Boris Pergamenschikow. Photo © Klaus Rudolph
Boris Pergamenschikow. Photo © Klaus Rudolph

Aside from an almost pedantic need for perfectionism, Pergamenschikow nurtured a deep love not just for sound but also for colors. So he takes a work that Weber barely ranked above good-for-nothing and turns it into a lion-hearted C major crusade of musical excellence. Weber's lukewarm approach to the original benefits from Pergamenschikow's adaptation, whose genuine love for music shines through every note. The Allegro [listen -- C 210 901 A track 8, 4:07-5:18], first movement in this three movement work, comes with a genuinely playful spirit as pianist and cellist seem to live out their love for music with only one purpose: to grant us, their listeners, and them, the interpreters, a lively blast of bliss.
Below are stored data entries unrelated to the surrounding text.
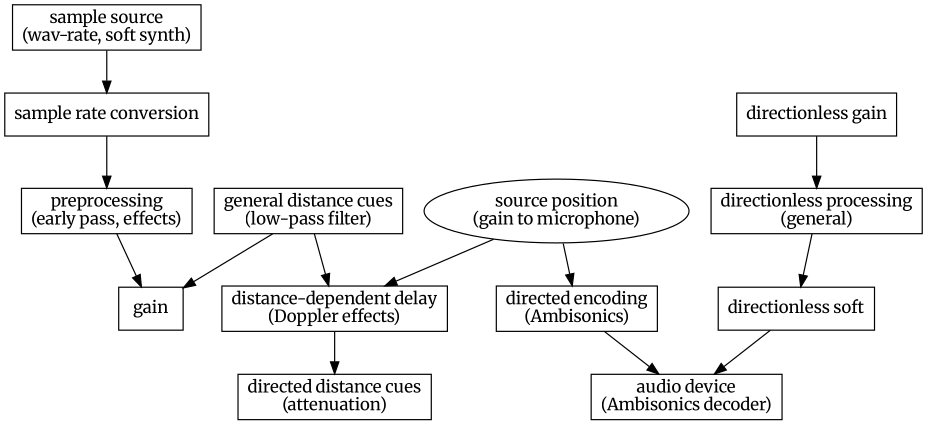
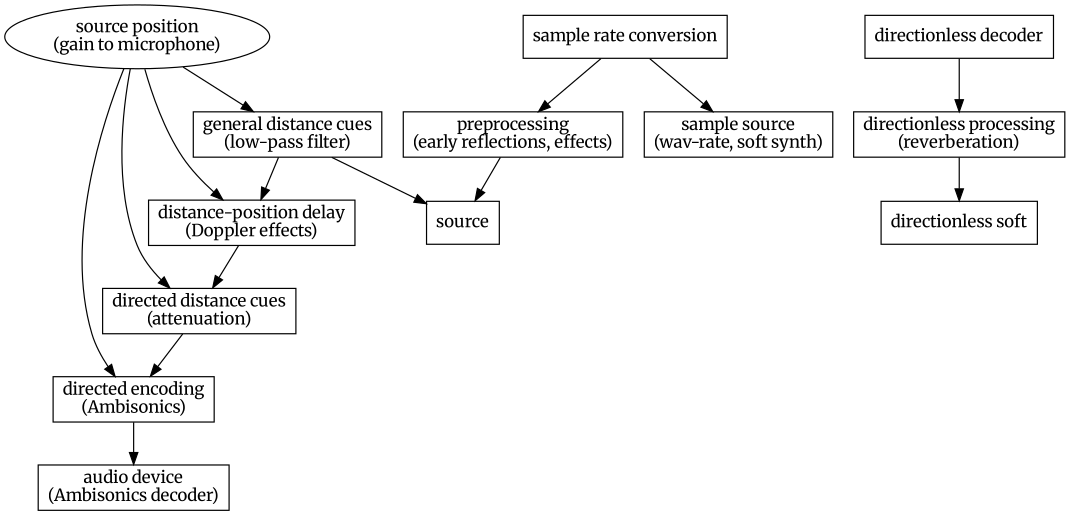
  digraph {
    fontname=Merriweather
    node [fontname=Merriweather shape=box]
    edge [fontname=Merriweather]
    n1 [label="source position\n(gain to microphone)" shape=""]
    n2 [label="general distance cues\n(low-pass filter)"]
-   n3 [label="distance-dependent delay\n(Doppler effects)"]
+   n3 [label="distance-position delay\n(Doppler effects)"]
    n4 [label="directed distance cues\n(attenuation)"]
    n5 [label="directed encoding\n(Ambisonics)"]
-   n6 [label=gain]
+   n6 [label=source]
    n7 [label="audio device\n(Ambisonics decoder)"]
    n8 [label="sample source\n(wav-rate, soft synth)"]
    n9 [label="sample rate conversion"]
-   n10 [label="preprocessing\n(early pass, effects)"]
-   n11 [label="directionless gain"]
-   n12 [label="directionless processing\n(general)"]
+   n10 [label="preprocessing\n(early reflections, effects)"]
+   n11 [label="directionless decoder"]
+   n12 [label="directionless processing\n(reverberation)"]
    n13 [label="directionless soft"]
+   n1 -> n2
    n1 -> n3
+   n1 -> n4
    n1 -> n5
    n2 -> n3
    n2 -> n6
    n3 -> n4
+   n4 -> n5
    n5 -> n7
-   n8 -> n9
+   n9 -> n8
    n9 -> n10
    n10 -> n6
    n11 -> n12
    n12 -> n13
-   n13 -> n7
  }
Dvorák is a different matter: he composed the Sonatina in G for Violin and Piano Op 100, in 1893 in New York. He was under the influence of American folklore and Pergamenschikow, to whom the musical world of the United States remained somewhat of an enigma until he was bowled over by the jubilant audiences there, captures in his transposition some of the great mystery that the New World held for a Russian like himself. He cannot resist a certain amount of Weltschmerz in his adaptation that is melting into bliss under the stronghold of Gililov's happy-go-lucky piano. This piece sparkles with teasingly playful energy as the two performers engage in a dialogue of musical and personal harmony. Gililov's zealous piano has to deal repeatedly with an astute and diligent cello that digs beneath childish joy and seeks to bring out the essence of Dvorák's confrontation with a different culture. Brahms' Sonata No 1 in G Op 78, adapted by Paul Klengel for cello and piano, is just plain beautiful, carrying the listener off into a profound world of intense emotions, so penetrating that words would only put a blow on it, so it needs to be listened to without anything further being written on the subject.